The researchers say that, the current failure of our financial markets and economic models and institutions to correctly value biodiversity lies at the intersection of several market failures. To start, many of the benefits of biodiversity are public goods that are non-excludable and non-rivalrous in nature which means that markets will likely undervalue them.

In addition, the report notes the benefits from biodiversity conservation and costs from biodiversity loss impact third parties in the form of external benefits and costs. These are another standard market failure where actors who conserve biodiversity are not adequately rewarded financially and perpetrators of biodiversity damage are not financially penalized.

Finally, the report explains that market failures in biodiversity are compounded by the lack of well-defined property rights of environmental goods and services. As a result no one has any financial interest in or can derive direct financial benefit from conserving them or ensuring that they are allocated to their highest-value use.

The researchers further explained that Climate change science is far more advanced than the science of biodiversity loss but climate change scientists nevertheless have greatly underestimated the rate and impact of warming in part due to the challenge of incorporating the impacts of negative feedback loops in the warming process such as accelerating glacial melt or methane releases from thawing permafrost.

Likewise, the report says, while our global economic models and systems do a reasonably good job tracking markets and finance in normal times, these same systems often fail in times of economic crisis. These models and systems are unable to value our planet’s deeply intertwined, dynamic, and complex climate, ecological, and human interrelationships.

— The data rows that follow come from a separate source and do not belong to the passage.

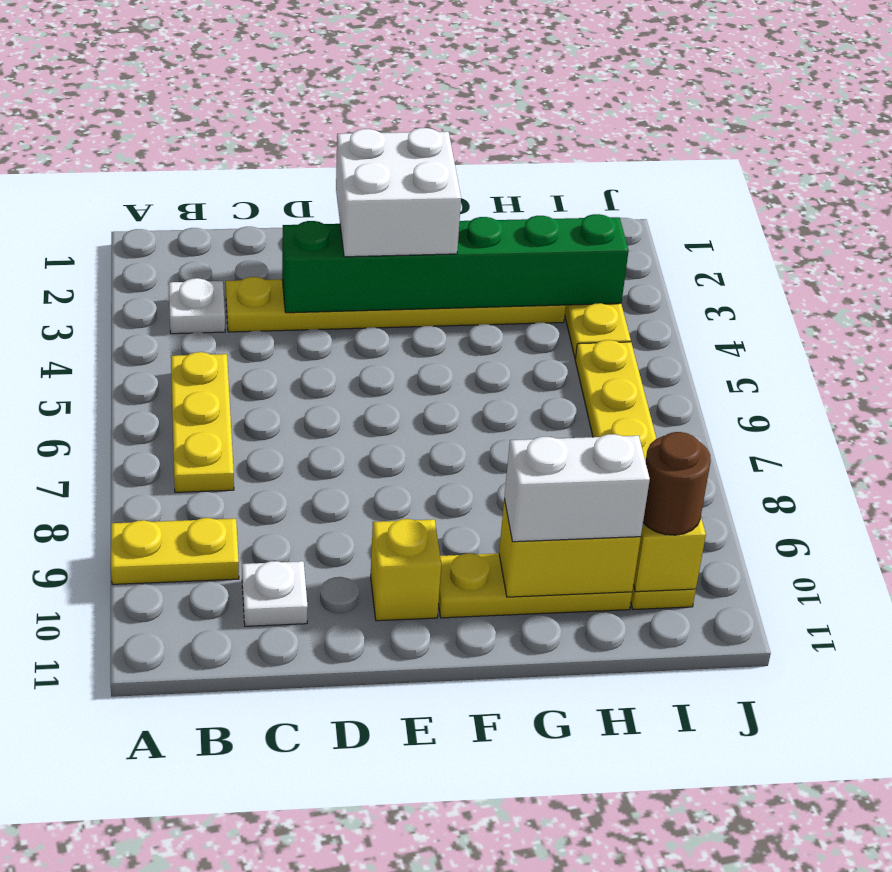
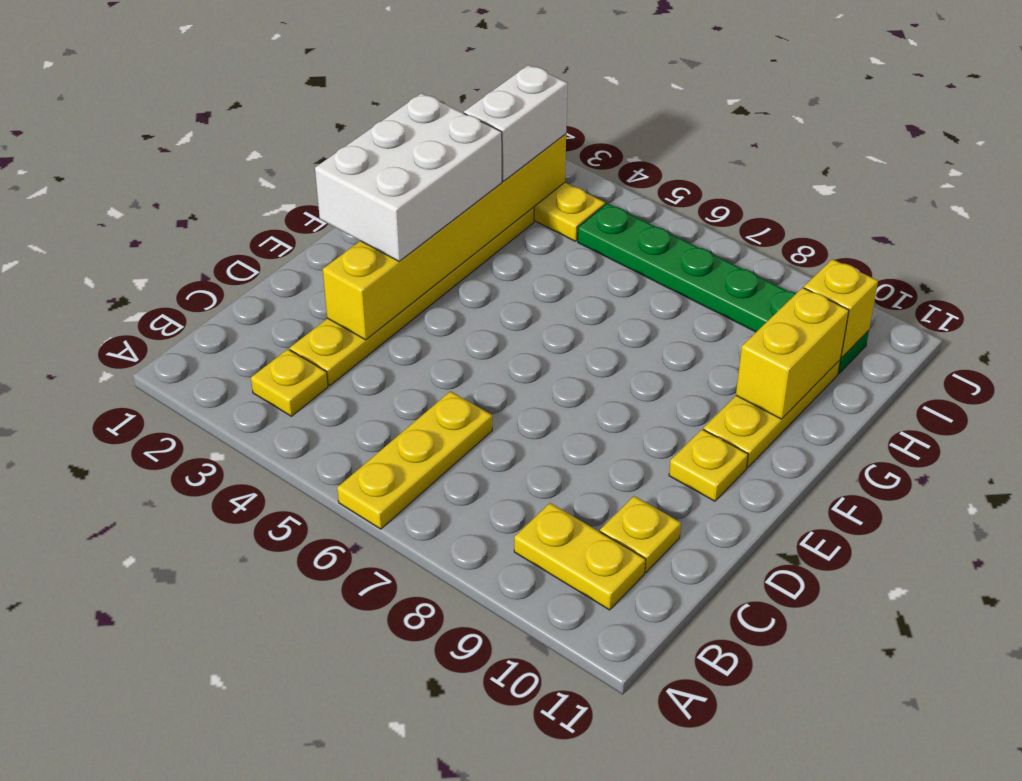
yellow plate A9:B9 level 1 -> yellow plate B9:B10 level 1
white plate B3 level 1 -> yellow plate B3 level 1
yellow plate B5:B7 level 1 -> yellow plate A6:C6 level 1
white plate C10 level 1 -> yellow plate C10 level 1
green brick D3:I3 level 2 -> yellow brick D3:I3 level 2
white brick E2:F3 level 3 -> white brick E2:G3 level 3
yellow brick E10 level 1 -> yellow plate E10 level 1
white brick G10:H10 level 3 -> white brick H3:I3 level 3
yellow plate I5:I10 level 1 -> green plate I5:I10 level 1
brown round brick I10 level 3 -> none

“A critical lesson is that we cannot rely on economic models, market forces or the private sector alone to solve the problem of unprecedented global biodiversity loss. Instead, policy intervention is essential. Aside from the time-tested laws and policies that create protected areas and shelter endangered species, a host of policy instruments and mechanisms must be implemented to capture and derive economic benefits from nature in a sustainable manner or through a market-based approach such as ecotourism, biodiversity-friendly products, and payment for ecosystem services.

In addition, “reforming agricultural and fishery subsidies harmful to biodiversity and promoting sustainable farming and fishing practices through well-designed policies will also help mitigate the impact of agriculture and fisheries, two of the largest drivers of global biodiversity loss,” says the report.

Overall, a fundamental shift in the way markets and economics more broadly value and protect nature is imperative. Countries must implement new financing and policy mechanisms that more fully value natural capital, reduce harmful practices that destroy biodiversity, and rapidly mobilize substantial amounts of capital for biodiversity conservation.

The report estimates global biodiversity funding need of US$ 722–967 billion annually by 2030, representing approximately 0.7–1.0% of global GDP in 2019.